** Opening Records for this exercise block **
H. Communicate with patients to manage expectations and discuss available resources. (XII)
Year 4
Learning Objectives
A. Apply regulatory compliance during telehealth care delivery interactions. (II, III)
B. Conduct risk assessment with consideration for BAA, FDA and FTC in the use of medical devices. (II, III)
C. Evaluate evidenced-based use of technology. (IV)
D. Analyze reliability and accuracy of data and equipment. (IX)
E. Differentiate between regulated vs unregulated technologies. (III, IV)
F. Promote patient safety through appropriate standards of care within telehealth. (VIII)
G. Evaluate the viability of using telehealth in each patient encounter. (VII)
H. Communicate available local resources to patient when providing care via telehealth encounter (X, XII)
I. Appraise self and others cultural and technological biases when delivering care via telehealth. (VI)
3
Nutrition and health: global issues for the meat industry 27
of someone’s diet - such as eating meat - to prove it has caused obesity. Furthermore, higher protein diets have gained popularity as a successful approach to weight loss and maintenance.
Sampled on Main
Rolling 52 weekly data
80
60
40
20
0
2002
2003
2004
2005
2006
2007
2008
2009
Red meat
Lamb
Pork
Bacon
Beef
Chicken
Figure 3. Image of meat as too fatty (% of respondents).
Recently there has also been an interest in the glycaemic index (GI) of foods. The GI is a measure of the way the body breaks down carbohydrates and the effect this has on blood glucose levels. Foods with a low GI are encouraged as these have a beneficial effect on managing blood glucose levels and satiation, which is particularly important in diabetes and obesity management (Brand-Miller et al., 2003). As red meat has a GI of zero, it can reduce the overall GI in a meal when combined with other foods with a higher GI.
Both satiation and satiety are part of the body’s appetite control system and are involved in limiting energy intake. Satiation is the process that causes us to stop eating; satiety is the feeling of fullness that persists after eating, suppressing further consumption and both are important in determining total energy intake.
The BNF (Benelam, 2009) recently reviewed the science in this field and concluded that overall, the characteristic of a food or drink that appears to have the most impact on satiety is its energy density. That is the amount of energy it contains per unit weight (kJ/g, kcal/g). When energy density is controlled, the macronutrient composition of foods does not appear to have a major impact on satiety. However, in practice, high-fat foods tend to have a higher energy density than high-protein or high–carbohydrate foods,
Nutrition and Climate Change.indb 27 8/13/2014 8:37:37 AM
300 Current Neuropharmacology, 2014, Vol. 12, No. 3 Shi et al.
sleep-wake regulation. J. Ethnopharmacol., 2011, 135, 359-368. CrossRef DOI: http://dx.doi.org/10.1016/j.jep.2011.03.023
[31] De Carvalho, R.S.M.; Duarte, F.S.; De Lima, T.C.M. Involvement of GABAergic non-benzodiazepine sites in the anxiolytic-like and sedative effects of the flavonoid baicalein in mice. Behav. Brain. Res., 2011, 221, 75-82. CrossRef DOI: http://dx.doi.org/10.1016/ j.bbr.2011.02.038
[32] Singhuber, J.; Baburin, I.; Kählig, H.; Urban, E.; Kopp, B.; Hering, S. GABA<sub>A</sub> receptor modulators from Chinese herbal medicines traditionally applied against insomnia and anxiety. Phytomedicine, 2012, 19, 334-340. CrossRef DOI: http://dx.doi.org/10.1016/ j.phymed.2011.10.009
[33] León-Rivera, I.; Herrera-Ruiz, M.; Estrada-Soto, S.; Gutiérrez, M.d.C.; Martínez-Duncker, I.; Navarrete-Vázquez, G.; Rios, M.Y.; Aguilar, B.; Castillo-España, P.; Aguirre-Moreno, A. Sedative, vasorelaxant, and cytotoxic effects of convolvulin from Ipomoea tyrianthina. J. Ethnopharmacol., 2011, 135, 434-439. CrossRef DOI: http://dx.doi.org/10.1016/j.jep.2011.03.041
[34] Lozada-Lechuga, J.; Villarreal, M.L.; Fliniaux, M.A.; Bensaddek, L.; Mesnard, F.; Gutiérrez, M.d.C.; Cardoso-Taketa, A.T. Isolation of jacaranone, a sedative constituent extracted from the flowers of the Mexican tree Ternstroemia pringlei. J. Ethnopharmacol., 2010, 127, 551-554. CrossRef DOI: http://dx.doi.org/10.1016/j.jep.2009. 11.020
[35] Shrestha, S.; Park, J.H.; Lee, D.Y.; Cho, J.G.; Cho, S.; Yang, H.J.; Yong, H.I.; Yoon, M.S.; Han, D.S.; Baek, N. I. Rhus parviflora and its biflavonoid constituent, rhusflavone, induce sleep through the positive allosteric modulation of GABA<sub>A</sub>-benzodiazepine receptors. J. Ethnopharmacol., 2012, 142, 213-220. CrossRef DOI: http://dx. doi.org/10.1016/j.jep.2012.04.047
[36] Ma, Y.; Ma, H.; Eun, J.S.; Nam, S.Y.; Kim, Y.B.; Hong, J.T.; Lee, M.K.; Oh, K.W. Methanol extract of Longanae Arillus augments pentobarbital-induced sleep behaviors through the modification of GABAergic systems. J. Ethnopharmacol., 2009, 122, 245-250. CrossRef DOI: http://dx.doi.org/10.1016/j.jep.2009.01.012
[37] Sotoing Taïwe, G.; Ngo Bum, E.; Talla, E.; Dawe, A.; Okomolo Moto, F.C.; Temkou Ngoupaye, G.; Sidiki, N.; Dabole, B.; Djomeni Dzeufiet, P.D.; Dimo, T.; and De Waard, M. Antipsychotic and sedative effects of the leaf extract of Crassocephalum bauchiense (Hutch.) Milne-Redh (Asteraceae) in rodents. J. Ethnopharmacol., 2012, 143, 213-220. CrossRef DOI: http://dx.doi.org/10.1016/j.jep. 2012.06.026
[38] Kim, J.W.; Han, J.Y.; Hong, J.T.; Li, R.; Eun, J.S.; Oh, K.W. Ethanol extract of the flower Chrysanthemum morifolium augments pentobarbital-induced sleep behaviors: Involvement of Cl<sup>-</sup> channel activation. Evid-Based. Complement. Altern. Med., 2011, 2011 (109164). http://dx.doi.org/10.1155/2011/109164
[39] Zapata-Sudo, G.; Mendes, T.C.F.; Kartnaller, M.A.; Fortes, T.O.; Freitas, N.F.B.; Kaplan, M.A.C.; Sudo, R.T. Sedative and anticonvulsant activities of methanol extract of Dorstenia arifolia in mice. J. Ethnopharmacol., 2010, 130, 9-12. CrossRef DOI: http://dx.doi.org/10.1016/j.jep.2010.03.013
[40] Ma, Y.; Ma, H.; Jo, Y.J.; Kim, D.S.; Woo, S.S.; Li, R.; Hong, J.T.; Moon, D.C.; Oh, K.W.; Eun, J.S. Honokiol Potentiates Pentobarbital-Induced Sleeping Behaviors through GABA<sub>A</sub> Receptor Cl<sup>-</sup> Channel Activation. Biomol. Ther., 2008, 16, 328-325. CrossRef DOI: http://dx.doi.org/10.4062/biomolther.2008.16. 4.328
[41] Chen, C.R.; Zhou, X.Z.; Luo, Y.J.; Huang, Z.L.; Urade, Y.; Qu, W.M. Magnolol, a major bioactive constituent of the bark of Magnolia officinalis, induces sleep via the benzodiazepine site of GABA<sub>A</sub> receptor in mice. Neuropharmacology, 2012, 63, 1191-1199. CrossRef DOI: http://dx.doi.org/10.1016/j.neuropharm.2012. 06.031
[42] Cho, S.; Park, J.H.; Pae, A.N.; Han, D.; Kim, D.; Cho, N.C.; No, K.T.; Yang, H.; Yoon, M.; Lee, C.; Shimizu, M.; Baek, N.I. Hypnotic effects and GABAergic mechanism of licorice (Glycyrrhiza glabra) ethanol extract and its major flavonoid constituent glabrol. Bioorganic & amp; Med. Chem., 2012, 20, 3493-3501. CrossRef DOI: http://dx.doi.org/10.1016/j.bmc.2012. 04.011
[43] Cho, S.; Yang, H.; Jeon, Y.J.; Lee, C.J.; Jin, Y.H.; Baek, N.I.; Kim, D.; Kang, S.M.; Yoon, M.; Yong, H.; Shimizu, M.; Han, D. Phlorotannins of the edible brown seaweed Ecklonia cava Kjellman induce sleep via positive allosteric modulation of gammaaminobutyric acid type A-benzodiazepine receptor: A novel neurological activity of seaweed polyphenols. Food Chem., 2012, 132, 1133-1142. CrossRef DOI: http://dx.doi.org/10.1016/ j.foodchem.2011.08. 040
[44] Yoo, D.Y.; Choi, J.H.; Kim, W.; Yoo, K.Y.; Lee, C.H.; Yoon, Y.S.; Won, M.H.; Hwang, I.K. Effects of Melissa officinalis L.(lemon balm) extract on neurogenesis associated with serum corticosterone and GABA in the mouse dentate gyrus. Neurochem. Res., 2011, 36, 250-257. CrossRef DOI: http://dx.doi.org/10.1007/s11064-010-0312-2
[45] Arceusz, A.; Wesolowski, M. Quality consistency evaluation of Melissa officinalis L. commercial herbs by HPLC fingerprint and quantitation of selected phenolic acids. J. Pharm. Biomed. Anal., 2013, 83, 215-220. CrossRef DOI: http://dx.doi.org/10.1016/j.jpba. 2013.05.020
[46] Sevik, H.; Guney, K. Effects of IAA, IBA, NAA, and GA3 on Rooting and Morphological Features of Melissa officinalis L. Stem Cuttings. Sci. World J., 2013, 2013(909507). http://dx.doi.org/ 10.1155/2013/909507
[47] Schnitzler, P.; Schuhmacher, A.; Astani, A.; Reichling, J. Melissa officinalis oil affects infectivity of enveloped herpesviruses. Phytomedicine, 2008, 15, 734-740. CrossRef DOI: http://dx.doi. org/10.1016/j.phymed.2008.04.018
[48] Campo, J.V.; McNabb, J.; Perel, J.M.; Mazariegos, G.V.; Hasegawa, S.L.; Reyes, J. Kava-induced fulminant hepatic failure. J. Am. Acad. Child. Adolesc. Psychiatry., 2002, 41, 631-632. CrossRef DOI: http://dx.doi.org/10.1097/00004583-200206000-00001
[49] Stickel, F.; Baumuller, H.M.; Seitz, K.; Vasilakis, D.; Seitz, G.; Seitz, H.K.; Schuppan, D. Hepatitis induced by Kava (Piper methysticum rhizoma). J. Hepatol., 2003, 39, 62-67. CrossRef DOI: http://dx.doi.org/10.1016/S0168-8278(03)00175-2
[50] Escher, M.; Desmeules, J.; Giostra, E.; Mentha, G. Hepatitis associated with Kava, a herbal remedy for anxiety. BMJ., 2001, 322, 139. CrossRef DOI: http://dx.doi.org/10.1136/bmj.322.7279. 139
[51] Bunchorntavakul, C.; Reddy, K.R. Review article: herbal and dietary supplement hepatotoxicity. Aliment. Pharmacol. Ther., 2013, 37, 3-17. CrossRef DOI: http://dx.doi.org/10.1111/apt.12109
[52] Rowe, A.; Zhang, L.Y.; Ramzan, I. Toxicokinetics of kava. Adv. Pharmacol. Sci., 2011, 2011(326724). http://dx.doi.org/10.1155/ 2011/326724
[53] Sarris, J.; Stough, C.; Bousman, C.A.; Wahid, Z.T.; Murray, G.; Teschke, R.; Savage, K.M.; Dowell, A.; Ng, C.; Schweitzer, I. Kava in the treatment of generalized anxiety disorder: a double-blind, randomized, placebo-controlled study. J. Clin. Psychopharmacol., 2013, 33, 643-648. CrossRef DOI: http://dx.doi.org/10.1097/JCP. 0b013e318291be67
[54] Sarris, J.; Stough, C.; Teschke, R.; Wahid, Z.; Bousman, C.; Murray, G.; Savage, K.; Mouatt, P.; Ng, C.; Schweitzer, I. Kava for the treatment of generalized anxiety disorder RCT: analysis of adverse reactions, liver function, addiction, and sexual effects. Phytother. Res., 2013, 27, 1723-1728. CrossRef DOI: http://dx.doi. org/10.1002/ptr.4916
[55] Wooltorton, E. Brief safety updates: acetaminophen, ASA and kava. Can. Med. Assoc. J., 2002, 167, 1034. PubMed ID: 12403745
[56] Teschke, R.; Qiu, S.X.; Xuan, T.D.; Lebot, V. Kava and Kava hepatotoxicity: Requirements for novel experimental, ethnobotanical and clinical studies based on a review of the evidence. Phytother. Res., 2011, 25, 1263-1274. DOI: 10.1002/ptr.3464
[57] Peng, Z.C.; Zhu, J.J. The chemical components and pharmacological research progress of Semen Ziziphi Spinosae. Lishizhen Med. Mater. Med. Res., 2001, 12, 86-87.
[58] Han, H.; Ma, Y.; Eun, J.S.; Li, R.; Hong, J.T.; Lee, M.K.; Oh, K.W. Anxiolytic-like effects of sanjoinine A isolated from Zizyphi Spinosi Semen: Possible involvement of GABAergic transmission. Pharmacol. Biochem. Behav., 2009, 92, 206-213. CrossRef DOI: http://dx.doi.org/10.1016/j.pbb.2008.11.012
** Closing Records for this exercise block **
→ **Required action**: Reproduce every line of the material above that has the string "Evaluate".

→ **Finished task**:
C. Evaluate evidenced-based use of technology. (IV)
G. Evaluate the viability of using telehealth in each patient encounter. (VII)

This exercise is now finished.